## READING PASSAGE
0

From the kafka faq page

In Kafka producer, a partition key can be specified to indicate the destination partition of the message. By default, a hashing-based partitioner is used to determine the partition id given the key

So all the messages with a particular key will always go to the same partition in a topic:

  1. How does the consumer know which partition the producer wrote to, so it can consume directly from that partition?
  2. If there are more producers than partitions, and multipe producers are writing to the same partition, how are the offsets ordered so that the consumers can consume messages from specific producers?
OneCricketeer
  • 179,855
  • 19
  • 132
  • 245
Gadam
  • 2,674
  • 8
  • 37
  • 56

2 Answers2

1

How does the consumer know which partition the producer wrote to

Doesn't need to, or at least shouldn't, as this would create a tight coupling between clients. All consumer instances should be responsible for handling all messages for the subscribed topic. While you can assign a Consumer to a list of TopicPartition instances, and you can call the methods of the DefaultPartitioner for a given key to find out what partition it would have gone to, I've personally not run across a need for that. Also, keep in mind, that Producers have full control over the partitioner.class setting, and do not need to inform Consumers about this setting.

If there are more producers than partitions, and multipe producers are writing to the same partition, how are the offsets ordered...

Number of producers or partitions doesn't matter. Batches are sequentially written to partitions. You can limit the number of batches sent at once per Producer client (and you only need one instance per application) with max.in.flight.requests, but for separate applications, you of course cannot control any ordering

so that the consumers can consume messages from specific producers?

Again, this should not be done.

## RECORDED INFORMATION
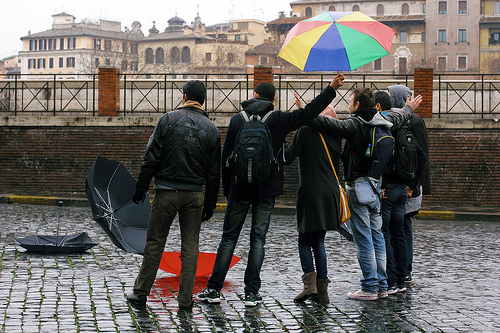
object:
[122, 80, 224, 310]
man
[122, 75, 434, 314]
group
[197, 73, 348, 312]
man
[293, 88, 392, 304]
man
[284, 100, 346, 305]
woman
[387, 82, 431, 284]
man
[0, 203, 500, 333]
road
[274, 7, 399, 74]
umbrella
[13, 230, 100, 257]
umbrella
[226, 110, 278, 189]
backpack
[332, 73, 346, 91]
hand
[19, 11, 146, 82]
building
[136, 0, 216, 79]
building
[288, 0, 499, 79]
building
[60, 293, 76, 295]
cobblestone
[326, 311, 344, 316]
cobblestone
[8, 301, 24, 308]
cobblestone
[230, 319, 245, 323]
cobblestone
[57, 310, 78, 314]
cobblestone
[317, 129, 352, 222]
sling bag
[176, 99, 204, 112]
scarf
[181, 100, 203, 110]
neck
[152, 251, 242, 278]
umbrella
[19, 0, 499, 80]
row of buildings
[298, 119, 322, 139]
shoulder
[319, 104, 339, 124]
head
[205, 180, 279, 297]
jeans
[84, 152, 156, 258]
umbrella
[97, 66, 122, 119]
fence support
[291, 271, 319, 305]
boot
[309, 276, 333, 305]
boot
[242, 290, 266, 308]
shoe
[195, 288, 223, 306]
shoe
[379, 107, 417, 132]
arm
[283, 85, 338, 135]
arm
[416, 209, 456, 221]
paint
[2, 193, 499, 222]
curb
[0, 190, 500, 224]
sidewalk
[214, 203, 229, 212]
paint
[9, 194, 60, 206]
paint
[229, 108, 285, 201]
back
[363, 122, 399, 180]
backpack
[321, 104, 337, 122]
hat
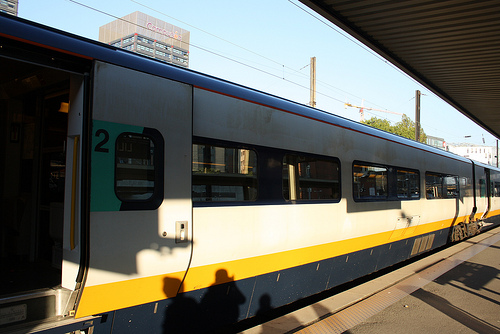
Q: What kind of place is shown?
A: It is a station.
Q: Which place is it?
A: It is a station.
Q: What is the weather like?
A: It is cloudless.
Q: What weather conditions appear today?
A: It is cloudless.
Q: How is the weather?
A: It is cloudless.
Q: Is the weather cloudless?
A: Yes, it is cloudless.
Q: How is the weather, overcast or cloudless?
A: It is cloudless.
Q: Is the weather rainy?
A: No, it is cloudless.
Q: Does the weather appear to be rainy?
A: No, it is cloudless.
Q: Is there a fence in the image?
A: No, there are no fences.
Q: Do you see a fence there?
A: No, there are no fences.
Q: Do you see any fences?
A: No, there are no fences.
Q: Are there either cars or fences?
A: No, there are no fences or cars.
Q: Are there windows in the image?
A: Yes, there is a window.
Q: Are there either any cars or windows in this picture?
A: Yes, there is a window.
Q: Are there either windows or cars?
A: Yes, there is a window.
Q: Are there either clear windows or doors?
A: Yes, there is a clear window.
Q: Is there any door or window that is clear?
A: Yes, the window is clear.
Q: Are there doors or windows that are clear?
A: Yes, the window is clear.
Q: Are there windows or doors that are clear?
A: Yes, the window is clear.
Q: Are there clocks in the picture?
A: No, there are no clocks.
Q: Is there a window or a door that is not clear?
A: No, there is a window but it is clear.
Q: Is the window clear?
A: Yes, the window is clear.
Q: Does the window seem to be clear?
A: Yes, the window is clear.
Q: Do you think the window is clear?
A: Yes, the window is clear.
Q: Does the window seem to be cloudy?
A: No, the window is clear.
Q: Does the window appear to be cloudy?
A: No, the window is clear.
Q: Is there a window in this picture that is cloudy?
A: No, there is a window but it is clear.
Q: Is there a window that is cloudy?
A: No, there is a window but it is clear.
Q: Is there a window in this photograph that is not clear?
A: No, there is a window but it is clear.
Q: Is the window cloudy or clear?
A: The window is clear.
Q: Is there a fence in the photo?
A: No, there are no fences.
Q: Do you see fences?
A: No, there are no fences.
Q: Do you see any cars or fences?
A: No, there are no fences or cars.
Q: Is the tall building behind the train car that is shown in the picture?
A: Yes, the building is behind the train car.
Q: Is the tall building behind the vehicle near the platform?
A: Yes, the building is behind the train car.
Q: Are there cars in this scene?
A: No, there are no cars.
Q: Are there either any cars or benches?
A: No, there are no cars or benches.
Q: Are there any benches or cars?
A: No, there are no cars or benches.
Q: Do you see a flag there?
A: No, there are no flags.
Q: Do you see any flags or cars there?
A: No, there are no flags or cars.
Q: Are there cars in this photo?
A: No, there are no cars.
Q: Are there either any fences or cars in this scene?
A: No, there are no cars or fences.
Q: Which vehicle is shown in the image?
A: The vehicle is a train car.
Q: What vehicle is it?
A: The vehicle is a train car.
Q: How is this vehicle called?
A: That is a train car.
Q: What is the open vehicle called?
A: The vehicle is a train car.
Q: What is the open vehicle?
A: The vehicle is a train car.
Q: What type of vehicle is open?
A: The vehicle is a train car.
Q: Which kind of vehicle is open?
A: The vehicle is a train car.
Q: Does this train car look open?
A: Yes, the train car is open.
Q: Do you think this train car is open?
A: Yes, the train car is open.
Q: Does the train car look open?
A: Yes, the train car is open.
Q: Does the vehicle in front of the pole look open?
A: Yes, the train car is open.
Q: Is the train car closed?
A: No, the train car is open.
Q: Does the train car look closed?
A: No, the train car is open.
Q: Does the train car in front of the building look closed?
A: No, the train car is open.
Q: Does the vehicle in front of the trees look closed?
A: No, the train car is open.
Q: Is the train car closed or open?
A: The train car is open.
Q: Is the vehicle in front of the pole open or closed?
A: The train car is open.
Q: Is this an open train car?
A: Yes, this is an open train car.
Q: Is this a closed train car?
A: No, this is an open train car.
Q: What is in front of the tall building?
A: The train car is in front of the building.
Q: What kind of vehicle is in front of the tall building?
A: The vehicle is a train car.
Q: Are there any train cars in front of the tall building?
A: Yes, there is a train car in front of the building.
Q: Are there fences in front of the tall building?
A: No, there is a train car in front of the building.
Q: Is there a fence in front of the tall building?
A: No, there is a train car in front of the building.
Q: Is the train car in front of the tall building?
A: Yes, the train car is in front of the building.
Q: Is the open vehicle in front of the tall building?
A: Yes, the train car is in front of the building.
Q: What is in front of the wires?
A: The train car is in front of the wires.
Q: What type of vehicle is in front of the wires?
A: The vehicle is a train car.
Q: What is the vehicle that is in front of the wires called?
A: The vehicle is a train car.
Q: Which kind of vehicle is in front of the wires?
A: The vehicle is a train car.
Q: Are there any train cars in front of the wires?
A: Yes, there is a train car in front of the wires.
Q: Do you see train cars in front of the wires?
A: Yes, there is a train car in front of the wires.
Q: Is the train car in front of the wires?
A: Yes, the train car is in front of the wires.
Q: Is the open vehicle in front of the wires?
A: Yes, the train car is in front of the wires.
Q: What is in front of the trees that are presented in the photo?
A: The train car is in front of the trees.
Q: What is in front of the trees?
A: The train car is in front of the trees.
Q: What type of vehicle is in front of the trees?
A: The vehicle is a train car.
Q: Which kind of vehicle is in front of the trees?
A: The vehicle is a train car.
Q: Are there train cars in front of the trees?
A: Yes, there is a train car in front of the trees.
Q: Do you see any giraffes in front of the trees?
A: No, there is a train car in front of the trees.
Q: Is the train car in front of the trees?
A: Yes, the train car is in front of the trees.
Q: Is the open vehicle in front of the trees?
A: Yes, the train car is in front of the trees.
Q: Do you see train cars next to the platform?
A: Yes, there is a train car next to the platform.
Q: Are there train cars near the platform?
A: Yes, there is a train car near the platform.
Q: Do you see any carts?
A: No, there are no carts.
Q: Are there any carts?
A: No, there are no carts.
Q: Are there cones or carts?
A: No, there are no carts or cones.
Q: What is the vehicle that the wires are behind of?
A: The vehicle is a train car.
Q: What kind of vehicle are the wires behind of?
A: The wires are behind the train car.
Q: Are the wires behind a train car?
A: Yes, the wires are behind a train car.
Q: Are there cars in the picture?
A: No, there are no cars.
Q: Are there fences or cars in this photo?
A: No, there are no cars or fences.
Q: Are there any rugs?
A: No, there are no rugs.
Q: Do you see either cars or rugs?
A: No, there are no rugs or cars.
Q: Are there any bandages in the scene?
A: No, there are no bandages.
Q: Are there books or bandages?
A: No, there are no bandages or books.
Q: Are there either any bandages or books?
A: No, there are no bandages or books.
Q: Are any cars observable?
A: No, there are no cars.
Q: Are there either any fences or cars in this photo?
A: No, there are no cars or fences.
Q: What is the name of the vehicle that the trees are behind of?
A: The vehicle is a train car.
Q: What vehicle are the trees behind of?
A: The trees are behind the train car.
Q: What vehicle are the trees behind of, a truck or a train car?
A: The trees are behind a train car.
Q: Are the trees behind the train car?
A: Yes, the trees are behind the train car.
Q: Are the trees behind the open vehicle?
A: Yes, the trees are behind the train car.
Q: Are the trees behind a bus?
A: No, the trees are behind the train car.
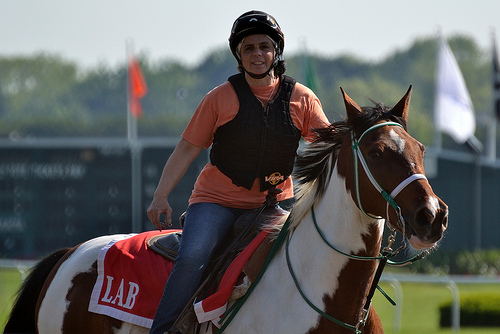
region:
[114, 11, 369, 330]
person riding on horse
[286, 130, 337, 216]
black and white mane of horse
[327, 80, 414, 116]
black perky ears of horse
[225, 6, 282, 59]
black riders helmet on head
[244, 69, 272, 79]
black chin strap of helmet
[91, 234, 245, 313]
red and white riding blanket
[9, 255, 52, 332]
black furry tail of horse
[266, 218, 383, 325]
neck straps around horse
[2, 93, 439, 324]
brown and white horse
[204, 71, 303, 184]
black safety vest on person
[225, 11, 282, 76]
Riding helmet on woman's head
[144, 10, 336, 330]
Woman riding a horse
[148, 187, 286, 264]
Saddle on the horse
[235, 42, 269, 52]
Glasses on the woman's face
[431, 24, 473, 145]
White flag in the background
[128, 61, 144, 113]
Red flag in the background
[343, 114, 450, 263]
Bridal on the horse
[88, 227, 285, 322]
Red and white blanket on horse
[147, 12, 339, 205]
Woman in orange shirt riding a horse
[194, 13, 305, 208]
Woman wearing black vest riding a horse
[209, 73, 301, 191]
A black vest.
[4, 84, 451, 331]
A brown and white horse.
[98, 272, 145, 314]
The word lab in white and capital letters.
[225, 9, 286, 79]
A dark helmet.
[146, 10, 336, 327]
A person riding a horse.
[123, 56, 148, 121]
A red flag.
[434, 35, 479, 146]
A white flag.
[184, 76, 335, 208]
A peach colored short sleeve shirt.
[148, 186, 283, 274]
A black saddle.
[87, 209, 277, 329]
A red and white horse blanket.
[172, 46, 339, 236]
man wearing orange shirt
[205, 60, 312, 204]
man wearing black vest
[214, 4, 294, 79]
man wearing helmet with hat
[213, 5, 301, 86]
helmet with strap is black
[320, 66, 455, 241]
horse has brown head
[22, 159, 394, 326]
horse body is brown and white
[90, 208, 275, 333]
horse wearing red material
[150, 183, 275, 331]
man wearing blue jeans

## ASSIGNMENT
Continue the forum thread on Kafka partition keys and consumers from its last sentence.

## TASK RESPONSE
OneCricketeer
  • 179,855
  • 19
  • 132
  • 245
  • "Again, this should not be done." - so this basically means the consumer should go through all the messages in the topic, even from other producers it doesn't care about before it finds what it needs? – Gadam Jul 28 '21 at 19:36
  • Consumers are very very very fast, in our deployment we can go over all topic with thousands/millions of records in matter of seconds and filter based on condition – Ran Lupovich Jul 28 '21 at 20:37
  • @Gadam The assumption is that if there is a topic being produced to, all consumers ought to be able to read that, yes. Like I said, you can assign consumers to partitions, but not specific records that the producers have written... This pattern is very similar to any RDBMS - you have clients that write rows, then you can query all records, or select certain columns, but it doesn't matter who writes the data – OneCricketeer Jul 29 '21 at 14:35
  • 1
    In RDBMS you can have index only access and in kafka you are ought to do full table scan, what's your thought about that? – Ran Lupovich Jul 29 '21 at 22:14
0

Kafka is distributed event streaming, one of its use cases is decoupling services from producers to consumers, the producer producing/one application messages to topics and consumers /another application reads from topics,

If you have more then one producer, the order that data would be in the kafka/topic/partition is not guaranteed between producers, it will be the order of the messages that are written to the topic, (even with one producer there might be issues in ordering , read about idempotent producer)

The offset is atomic action which will promise that no two messages will get same offset.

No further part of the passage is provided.